DIRECTIONS
a) List every source cited in parentheses in the accounting-standards text, giving each as it appears there.
b) Rewrite the paragraph of the accounting-standards text that begins "International Financial Reporting Standards (IFRS) are" as a short bulleted list that keeps its main facts.

QUOTED TEXT
========

The carrying costs of assets of both the companies were according to the principles of AASB 136 while the costs of intangible assets were according to AASB 138. The depreciation on fixed assets of Westpac has been provided as per the principles and standards of Australian Accounting at straight-line method (Personal, Business and Corporate Banking, 2016). The depreciation of assets of BP Group has been provided at written down value method (BP, P, 2016). Further, the Intangible assets of both the Australian companies have been amortized in the proportion of number of years in compliance with AASB 138.

International Financial Reporting Standards (IFRS) are a set of principles and standards that regulates the recognition and measurement of company account. IFRS has been designed to record the accounting information to make it understandable and comparable across the international boundaries. In recent years, many nations are adopting the IFRS to regulate the accounting records and recognition to have standardized and equalized financial information across the globe (Christensen et al. 2015). Replacement of IFRS with different national standards of accounting arises the change in valuation and recognition of assets, liabilities, capital structure, equities and other financial elements. IFRS provides the rules and principles to recognize the business transactions in a concise manner that is regulated worldwide (Ramanna & Sletten, 2009).

========

MATERIAL SHOWN
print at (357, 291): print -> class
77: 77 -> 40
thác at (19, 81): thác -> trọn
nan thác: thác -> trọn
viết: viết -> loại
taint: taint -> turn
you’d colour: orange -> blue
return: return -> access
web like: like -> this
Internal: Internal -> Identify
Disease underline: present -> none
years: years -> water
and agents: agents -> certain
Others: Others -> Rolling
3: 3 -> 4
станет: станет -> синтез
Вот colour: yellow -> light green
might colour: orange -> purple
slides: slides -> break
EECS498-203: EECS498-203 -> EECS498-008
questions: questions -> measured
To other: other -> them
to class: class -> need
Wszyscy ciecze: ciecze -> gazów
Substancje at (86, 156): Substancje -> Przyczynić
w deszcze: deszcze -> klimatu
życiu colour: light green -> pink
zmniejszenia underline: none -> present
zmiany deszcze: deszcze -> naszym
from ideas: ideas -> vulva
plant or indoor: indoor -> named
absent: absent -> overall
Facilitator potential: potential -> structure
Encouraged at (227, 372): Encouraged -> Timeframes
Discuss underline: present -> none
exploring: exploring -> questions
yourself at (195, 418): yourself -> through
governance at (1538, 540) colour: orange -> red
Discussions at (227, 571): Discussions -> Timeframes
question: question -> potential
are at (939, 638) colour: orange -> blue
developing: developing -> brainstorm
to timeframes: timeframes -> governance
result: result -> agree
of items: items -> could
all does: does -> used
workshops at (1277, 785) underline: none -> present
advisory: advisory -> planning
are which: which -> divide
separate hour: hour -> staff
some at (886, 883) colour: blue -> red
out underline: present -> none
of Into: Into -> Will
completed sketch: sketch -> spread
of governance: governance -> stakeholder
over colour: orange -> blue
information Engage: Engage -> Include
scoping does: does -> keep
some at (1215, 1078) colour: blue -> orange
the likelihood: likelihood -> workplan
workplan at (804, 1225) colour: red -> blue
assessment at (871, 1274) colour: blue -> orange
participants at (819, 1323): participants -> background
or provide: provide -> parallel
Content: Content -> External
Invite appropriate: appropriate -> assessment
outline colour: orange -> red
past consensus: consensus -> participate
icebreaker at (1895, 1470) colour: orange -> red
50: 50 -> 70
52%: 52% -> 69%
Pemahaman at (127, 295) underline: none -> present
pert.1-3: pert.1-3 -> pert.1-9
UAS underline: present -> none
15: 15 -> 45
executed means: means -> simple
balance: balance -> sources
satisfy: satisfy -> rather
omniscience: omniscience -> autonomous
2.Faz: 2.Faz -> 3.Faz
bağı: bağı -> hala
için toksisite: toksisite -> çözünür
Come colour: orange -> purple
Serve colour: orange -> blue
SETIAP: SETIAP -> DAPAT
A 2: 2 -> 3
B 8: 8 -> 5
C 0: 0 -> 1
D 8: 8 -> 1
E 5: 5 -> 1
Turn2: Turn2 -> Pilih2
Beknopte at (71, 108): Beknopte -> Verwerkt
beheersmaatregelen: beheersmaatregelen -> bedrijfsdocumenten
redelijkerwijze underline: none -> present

========

FINAL ANSWERS
a)
- Personal, Business and Corporate Banking, 2016
- BP, P, 2016
- Christensen et al. 2015
- Ramanna & Sletten, 2009

b)
- IFRS is a set of principles and standards that governs how company accounts are recognized and measured.
- It is designed to make accounting information understandable and comparable across national borders.
- Many nations have recently adopted IFRS to get standardized, equal financial information worldwide (Christensen et al. 2015).
- Replacing IFRS with different national standards changes how assets, liabilities, capital structure, equities and other financial items are valued and recognized.
- IFRS gives worldwide rules for recording business transactions concisely (Ramanna & Sletten, 2009).